Watts noted that a resolution — if one was approved — does not carry the force of law, and is simply a non-binding statement declaring the court’s support for a topic of stance on a subject.

Local organizers however have received enthusiastic support for a resolution on social media. Coupled with the fact that fiscal courts across Kentucky have recently approved similar resolutions — or plan to consider them — the “Second Amendment Sanctuary County” resolution movement is unlikely to soon go away.

More than a dozen counties have approved similar resolutions. The latest counties whose governments approved resolutions include Spencer County Fiscal Court, Carter County Fiscal Court, which approved a resolution at a special meeting Monday, and Casey County Fiscal Court, which also approved a resolution at its meeting Monday.

More than two dozen counties have planned votes on Second Amendment Sanctuary resolutions, and another two dozen have meetings scheduled to discuss the topic.

WHAT STARTED THE SANCTUARY MOVEMENT? The movement has its beginnings in Virginia and in the results of the November 2019 elections. In that election, the Republican party lost majorities in both houses of the state legislature.

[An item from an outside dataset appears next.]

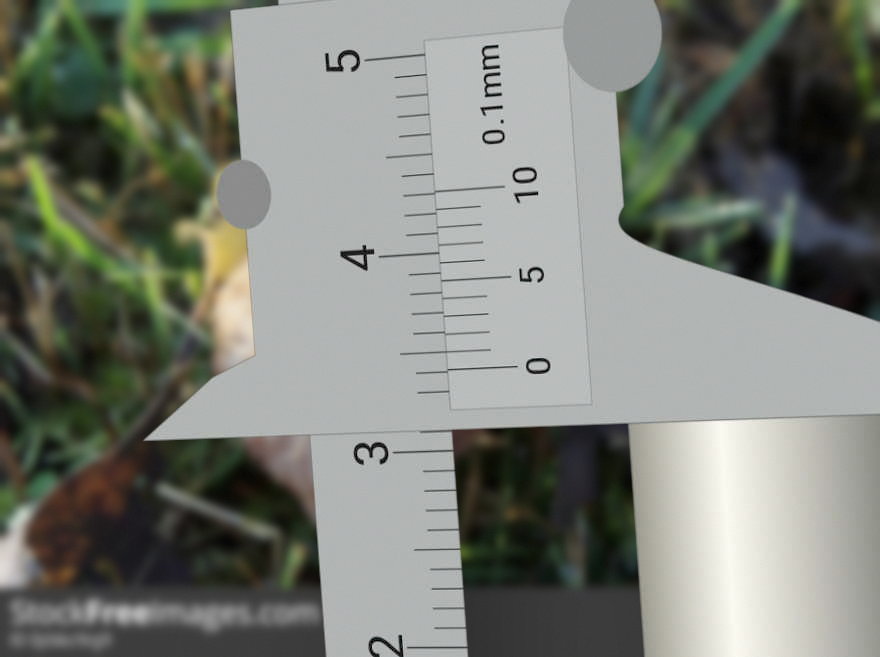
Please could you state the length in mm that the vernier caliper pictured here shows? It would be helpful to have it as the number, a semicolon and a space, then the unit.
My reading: 34.1; mm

The Democrat-controlled Virginia legislature due to convene this month will consider a wide range of gun control measures, including a “Red Flag” law that would allow the confiscation of weapons from a person deemed dangerous; a ban on some types of “assault rifles”; mandatory background checks for people buying guns and restrictions such as limiting the number of rounds a magazine can have, and prohibitions against devices that allow fast firing, such as bump stocks.

In Kentucky, gun owners and Second Amendment activists point to some of these same types of gun control legislation that has already been filed and will be introduced as legislation in the 2020 Kentucky General Assembly.

At Monday’s Legislative Coffee with 14th District Sen. Jimmy Higdon and 50th District State Rep. Chad McCoy made it clear that the possibility of passage of these stricter gun laws is very unlikely with a Republican-controlled legislature.

NEXT UP. Nelson Fiscal Court meets at 9 a.m. on Tuesday, Dec. 7,, 2020. The public is invited.